343 Industries would ultimately hire from more than 55 different companies to work on their first major game, Halo 4. Midway through development, 343 changed the vision of the project significantly, leading to the departure of the game's creative director and Josh Holmes as a replacement. The developers created a vertical slice of gameplay that was very similar to a Bungie-style Halo game, and then used that to inform a different direction for the game. Halo 4 released in 2012 and grossed $220 million in first-day sales.

In 2014, 343 Industries released Halo: The Master Chief Collection, a compilation of the four main Halo games for the Xbox One. On launch, the game suffered from severe issues, and Ross issued public apologies for the state of the product; she later called it the worst moment in her career. Ross later promised future 343 Industries games would have betas to avoid similar problems. Halo 5: Guardians released in 2015, and sales of the games and related merchandise topped $400 million in its first week. Lessons learned from the development of Halo 5 led to a longer development period for the next game, Halo Infinite, released in 2021.

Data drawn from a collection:
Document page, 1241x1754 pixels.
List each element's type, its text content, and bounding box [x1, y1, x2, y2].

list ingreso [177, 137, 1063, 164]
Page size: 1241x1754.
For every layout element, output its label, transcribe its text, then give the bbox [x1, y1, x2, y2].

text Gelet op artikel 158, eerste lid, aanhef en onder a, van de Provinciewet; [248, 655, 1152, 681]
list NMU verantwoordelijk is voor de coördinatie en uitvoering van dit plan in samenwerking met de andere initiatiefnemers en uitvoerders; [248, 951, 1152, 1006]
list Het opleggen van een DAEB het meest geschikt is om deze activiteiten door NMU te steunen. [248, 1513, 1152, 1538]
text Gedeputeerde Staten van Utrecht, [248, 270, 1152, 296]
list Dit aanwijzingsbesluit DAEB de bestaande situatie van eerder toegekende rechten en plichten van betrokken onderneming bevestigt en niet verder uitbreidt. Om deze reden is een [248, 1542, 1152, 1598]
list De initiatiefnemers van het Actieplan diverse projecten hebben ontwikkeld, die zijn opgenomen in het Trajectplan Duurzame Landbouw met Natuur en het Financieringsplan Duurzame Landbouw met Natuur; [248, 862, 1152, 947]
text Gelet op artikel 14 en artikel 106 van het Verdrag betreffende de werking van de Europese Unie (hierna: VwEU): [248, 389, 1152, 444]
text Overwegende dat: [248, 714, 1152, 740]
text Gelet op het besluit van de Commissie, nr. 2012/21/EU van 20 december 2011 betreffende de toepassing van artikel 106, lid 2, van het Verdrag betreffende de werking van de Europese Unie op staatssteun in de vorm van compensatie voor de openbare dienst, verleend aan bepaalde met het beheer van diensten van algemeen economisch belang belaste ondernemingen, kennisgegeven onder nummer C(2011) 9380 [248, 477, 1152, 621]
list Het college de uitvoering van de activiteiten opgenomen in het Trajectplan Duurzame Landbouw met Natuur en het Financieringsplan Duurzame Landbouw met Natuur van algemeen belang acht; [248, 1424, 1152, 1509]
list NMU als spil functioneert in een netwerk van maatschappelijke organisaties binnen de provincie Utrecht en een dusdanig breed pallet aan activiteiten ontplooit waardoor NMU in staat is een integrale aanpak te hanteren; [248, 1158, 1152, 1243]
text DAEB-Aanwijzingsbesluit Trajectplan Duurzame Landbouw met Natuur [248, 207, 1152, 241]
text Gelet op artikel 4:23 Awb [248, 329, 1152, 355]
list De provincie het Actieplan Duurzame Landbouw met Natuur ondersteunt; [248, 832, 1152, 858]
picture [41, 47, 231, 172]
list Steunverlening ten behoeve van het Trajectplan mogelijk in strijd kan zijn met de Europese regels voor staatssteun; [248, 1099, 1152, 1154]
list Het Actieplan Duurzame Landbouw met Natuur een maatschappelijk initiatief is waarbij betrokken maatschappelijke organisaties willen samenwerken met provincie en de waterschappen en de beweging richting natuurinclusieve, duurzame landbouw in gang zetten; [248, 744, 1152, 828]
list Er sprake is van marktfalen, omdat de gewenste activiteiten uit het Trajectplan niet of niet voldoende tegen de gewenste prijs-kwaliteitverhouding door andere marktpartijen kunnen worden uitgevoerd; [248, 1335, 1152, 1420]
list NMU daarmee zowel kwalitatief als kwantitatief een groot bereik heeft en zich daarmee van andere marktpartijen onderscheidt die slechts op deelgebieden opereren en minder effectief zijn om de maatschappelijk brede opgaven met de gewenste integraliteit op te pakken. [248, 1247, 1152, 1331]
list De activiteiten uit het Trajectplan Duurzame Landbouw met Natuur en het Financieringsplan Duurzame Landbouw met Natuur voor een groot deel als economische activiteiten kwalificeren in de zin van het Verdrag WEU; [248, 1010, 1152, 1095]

## REQUIRED ACTION A:
According to the passage about 343 Industries, why did Ross promise that future 343 Industries games would have betas? Answer in one to three sentences.
## REQUIRED ACTION B:
Decide whether each statement agrees with the passage about 343 Industries. Give yes or no for each, and quote the words from the passage that settle it: (i) Halo: The Master Chief Collection compiled the four main Halo games for the Xbox One. (ii) Halo 4 grossed $400 million in first-day sales. (iii) 343 Industries hired from fewer than 20 companies to work on Halo 4.
## REQUIRED ACTION C:
Go on with the passage about 343 Industries, starting after its final sentence.
The items have no connection to the passage about 343 Industries.

## TASK RESULT A:
Halo: The Master Chief Collection suffered from severe issues at launch. Ross promised betas for future 343 Industries games to avoid similar problems.

## TASK RESULT B:
(i) Yes: "a compilation of the four main Halo games for the Xbox One"
(ii) No: "grossed $220 million in first-day sales"
(iii) No: "hire from more than 55 different companies"

## TASK RESULT C:
Ross also envisioned the Halo franchise growing with transmedia content such as books and television. Halo 4's release coincided with a tie-in episodic series, Halo 4: Forward Unto Dawn. Ross would later announce a live-action Halo television series at the Xbox One reveal in 2013.

Ross announced her departure from 343 Industries on September 12, 2022. She became a board member at Duolingo in December 2024.

== Diversity efforts ==
Noticing how few women attended gaming events like E3, Ross helped found a networking group that evolved into the Microsoft Women in Gaming community and a yearly event. She believes gaming can serve as a way to get young people interested in STEM careers by relating it to something they enjoy. Ross has worked to hire more female game developers so more women can find role models within the industry, and worked with the Ad Council's #SheCanSTEM campaign. Head of Xbox Phil Spencer said Ross' profile helped attract female talent to the company. Ross told 60 Minutes she believes more diverse teams result in more innovation and creative output.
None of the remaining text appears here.